## Extract provided

-- Begin --

A few years back I was brought in to audit a RevOps setup for a 60-person B2B SaaS company. They had spent close to $180K on MEDDIC training the year before. Sales managers were using the language. Reps could recite the acronym cold. Six HubSpot deal properties sat waiting on every record: Metrics, Economic Buyer, Decision Criteria, Decision Process, Identified Pain, Champion.
Forecast accuracy hadn't moved. Win rates were flat. Reps were quietly resentful.
When I pulled a random sample of deals and read through the fields, the problem was obvious. "Economic Buyer: CFO." "Champion: Sarah, head of ops." "Pain: manual reporting." The fields were filled. The thinking behind them was missing.
That's the MEDDIC trap. Companies invest in the framework, build the fields, and then wonder why nothing changes. The methodology isn't broken. The implementation is.
What MEDDIC actually is
MEDDIC was built at Parametric Technology Corporation in the 1990s. The company used it to hit its revenue numbers for more than 40 consecutive quarters. The acronym covers six qualification elements:
- Metrics: The quantifiable business impact your solution delivers (e.g., "reduces time-to-report by 15 hours per week, saving $39K annually")

-- End --

Reproduce the part of the MEDDIC article between "That's the MEDDIC" and "The implementation is.", inclusive. Work only from the MEDDIC article.

## Information shown

-- Begin --

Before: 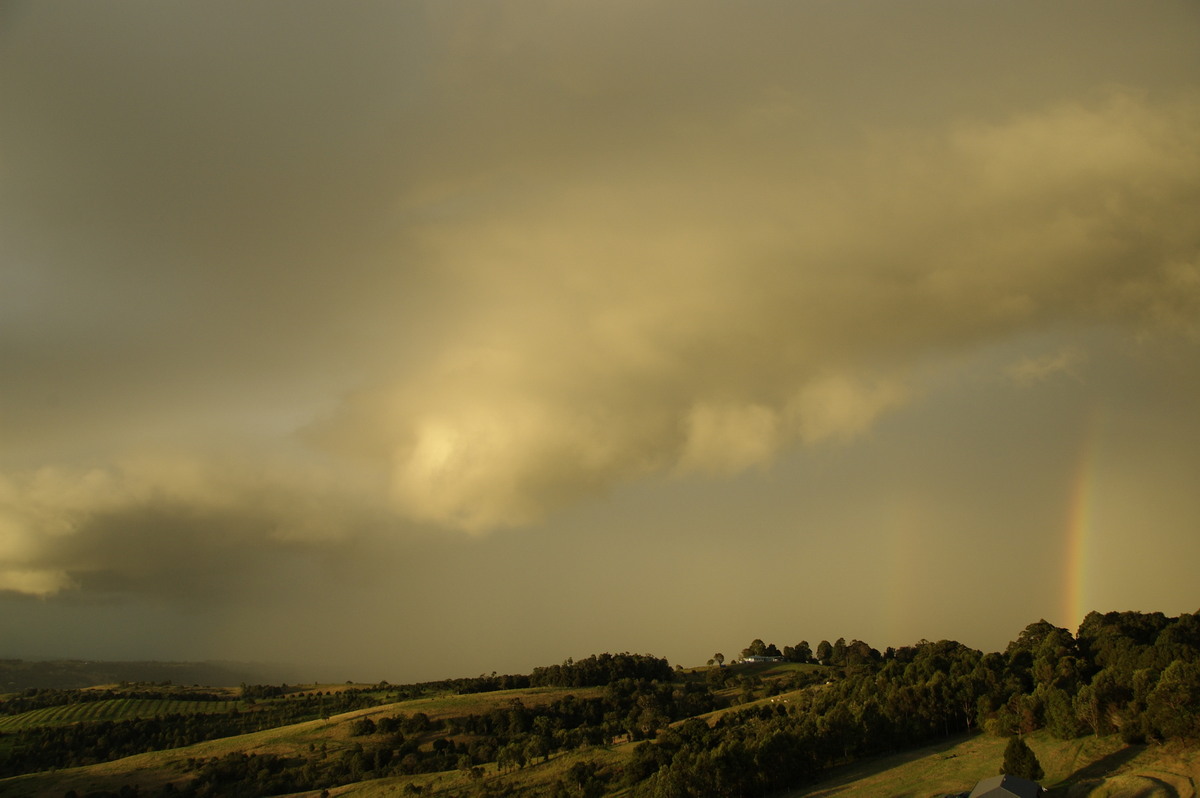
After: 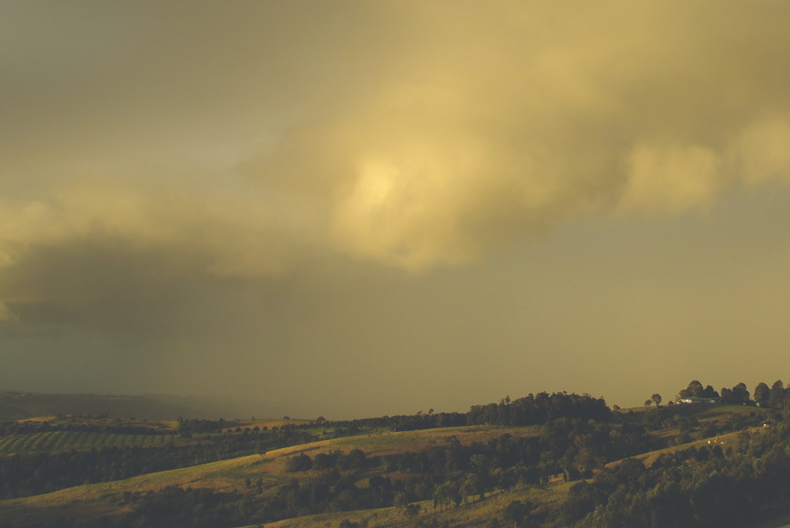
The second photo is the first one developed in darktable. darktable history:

-- End --

## Problem solution
That's the MEDDIC trap. Companies invest in the framework, build the fields, and then wonder why nothing changes. The methodology isn't broken. The implementation is.